Put every line of the records below into a numbered list, dropping any blank lines.

>> begin

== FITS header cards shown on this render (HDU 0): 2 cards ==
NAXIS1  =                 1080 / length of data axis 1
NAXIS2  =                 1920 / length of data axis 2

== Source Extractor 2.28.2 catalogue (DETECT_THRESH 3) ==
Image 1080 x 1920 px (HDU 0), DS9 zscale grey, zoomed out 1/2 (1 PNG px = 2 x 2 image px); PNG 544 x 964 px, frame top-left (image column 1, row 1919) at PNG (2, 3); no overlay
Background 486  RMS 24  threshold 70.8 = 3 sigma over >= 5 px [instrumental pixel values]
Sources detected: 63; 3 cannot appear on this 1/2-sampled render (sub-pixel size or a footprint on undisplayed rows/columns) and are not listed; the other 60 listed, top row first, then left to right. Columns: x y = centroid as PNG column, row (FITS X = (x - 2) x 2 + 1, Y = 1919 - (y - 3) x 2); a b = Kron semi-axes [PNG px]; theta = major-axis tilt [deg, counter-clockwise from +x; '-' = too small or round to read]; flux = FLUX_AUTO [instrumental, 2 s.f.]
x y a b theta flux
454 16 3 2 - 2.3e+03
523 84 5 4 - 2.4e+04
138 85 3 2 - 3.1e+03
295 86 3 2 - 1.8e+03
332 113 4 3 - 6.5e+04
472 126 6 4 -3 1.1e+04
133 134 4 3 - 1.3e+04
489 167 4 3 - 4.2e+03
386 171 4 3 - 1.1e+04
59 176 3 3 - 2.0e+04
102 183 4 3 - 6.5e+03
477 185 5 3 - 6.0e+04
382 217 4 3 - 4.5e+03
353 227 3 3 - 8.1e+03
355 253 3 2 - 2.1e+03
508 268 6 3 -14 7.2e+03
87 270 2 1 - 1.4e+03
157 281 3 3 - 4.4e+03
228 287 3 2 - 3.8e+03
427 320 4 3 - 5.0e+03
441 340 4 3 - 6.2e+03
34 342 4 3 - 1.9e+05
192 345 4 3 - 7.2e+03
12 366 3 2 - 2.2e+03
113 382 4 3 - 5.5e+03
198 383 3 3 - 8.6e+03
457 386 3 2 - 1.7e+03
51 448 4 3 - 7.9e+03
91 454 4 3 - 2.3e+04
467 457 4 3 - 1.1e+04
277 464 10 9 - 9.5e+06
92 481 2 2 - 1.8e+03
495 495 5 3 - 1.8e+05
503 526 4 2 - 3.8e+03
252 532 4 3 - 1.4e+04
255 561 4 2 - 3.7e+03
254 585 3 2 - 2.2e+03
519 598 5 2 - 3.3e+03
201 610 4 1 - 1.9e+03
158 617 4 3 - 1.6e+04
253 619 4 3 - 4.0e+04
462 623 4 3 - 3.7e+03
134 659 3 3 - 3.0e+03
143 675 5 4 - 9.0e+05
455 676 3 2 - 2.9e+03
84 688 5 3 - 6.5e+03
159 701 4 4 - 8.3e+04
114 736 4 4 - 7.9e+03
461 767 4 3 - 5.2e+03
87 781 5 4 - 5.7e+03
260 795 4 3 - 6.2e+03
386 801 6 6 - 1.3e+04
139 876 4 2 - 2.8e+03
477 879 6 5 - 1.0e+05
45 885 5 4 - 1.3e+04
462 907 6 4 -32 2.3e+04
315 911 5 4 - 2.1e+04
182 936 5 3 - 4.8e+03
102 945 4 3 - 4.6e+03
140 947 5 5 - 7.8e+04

>> end

**Solution for this exercise**:
1. == FITS header cards shown on this render (HDU 0): 2 cards ==
2. NAXIS1  =                 1080 / length of data axis 1
3. NAXIS2  =                 1920 / length of data axis 2
4. == Source Extractor 2.28.2 catalogue (DETECT_THRESH 3) ==
5. Image 1080 x 1920 px (HDU 0), DS9 zscale grey, zoomed out 1/2 (1 PNG px = 2 x 2 image px); PNG 544 x 964 px, frame top-left (image column 1, row 1919) at PNG (2, 3); no overlay
6. Background 486  RMS 24  threshold 70.8 = 3 sigma over >= 5 px [instrumental pixel values]
7. Sources detected: 63; 3 cannot appear on this 1/2-sampled render (sub-pixel size or a footprint on undisplayed rows/columns) and are not listed; the other 60 listed, top row first, then left to right. Columns: x y = centroid as PNG column, row (FITS X = (x - 2) x 2 + 1, Y = 1919 - (y - 3) x 2); a b = Kron semi-axes [PNG px]; theta = major-axis tilt [deg, counter-clockwise from +x; '-' = too small or round to read]; flux = FLUX_AUTO [instrumental, 2 s.f.]
8. x y a b theta flux
9. 454 16 3 2 - 2.3e+03
10. 523 84 5 4 - 2.4e+04
11. 138 85 3 2 - 3.1e+03
12. 295 86 3 2 - 1.8e+03
13. 332 113 4 3 - 6.5e+04
14. 472 126 6 4 -3 1.1e+04
15. 133 134 4 3 - 1.3e+04
16. 489 167 4 3 - 4.2e+03
17. 386 171 4 3 - 1.1e+04
18. 59 176 3 3 - 2.0e+04
19. 102 183 4 3 - 6.5e+03
20. 477 185 5 3 - 6.0e+04
21. 382 217 4 3 - 4.5e+03
22. 353 227 3 3 - 8.1e+03
23. 355 253 3 2 - 2.1e+03
24. 508 268 6 3 -14 7.2e+03
25. 87 270 2 1 - 1.4e+03
26. 157 281 3 3 - 4.4e+03
27. 228 287 3 2 - 3.8e+03
28. 427 320 4 3 - 5.0e+03
29. 441 340 4 3 - 6.2e+03
30. 34 342 4 3 - 1.9e+05
31. 192 345 4 3 - 7.2e+03
32. 12 366 3 2 - 2.2e+03
33. 113 382 4 3 - 5.5e+03
34. 198 383 3 3 - 8.6e+03
35. 457 386 3 2 - 1.7e+03
36. 51 448 4 3 - 7.9e+03
37. 91 454 4 3 - 2.3e+04
38. 467 457 4 3 - 1.1e+04
39. 277 464 10 9 - 9.5e+06
40. 92 481 2 2 - 1.8e+03
41. 495 495 5 3 - 1.8e+05
42. 503 526 4 2 - 3.8e+03
43. 252 532 4 3 - 1.4e+04
44. 255 561 4 2 - 3.7e+03
45. 254 585 3 2 - 2.2e+03
46. 519 598 5 2 - 3.3e+03
47. 201 610 4 1 - 1.9e+03
48. 158 617 4 3 - 1.6e+04
49. 253 619 4 3 - 4.0e+04
50. 462 623 4 3 - 3.7e+03
51. 134 659 3 3 - 3.0e+03
52. 143 675 5 4 - 9.0e+05
53. 455 676 3 2 - 2.9e+03
54. 84 688 5 3 - 6.5e+03
55. 159 701 4 4 - 8.3e+04
56. 114 736 4 4 - 7.9e+03
57. 461 767 4 3 - 5.2e+03
58. 87 781 5 4 - 5.7e+03
59. 260 795 4 3 - 6.2e+03
60. 386 801 6 6 - 1.3e+04
61. 139 876 4 2 - 2.8e+03
62. 477 879 6 5 - 1.0e+05
63. 45 885 5 4 - 1.3e+04
64. 462 907 6 4 -32 2.3e+04
65. 315 911 5 4 - 2.1e+04
66. 182 936 5 3 - 4.8e+03
67. 102 945 4 3 - 4.6e+03
68. 140 947 5 5 - 7.8e+04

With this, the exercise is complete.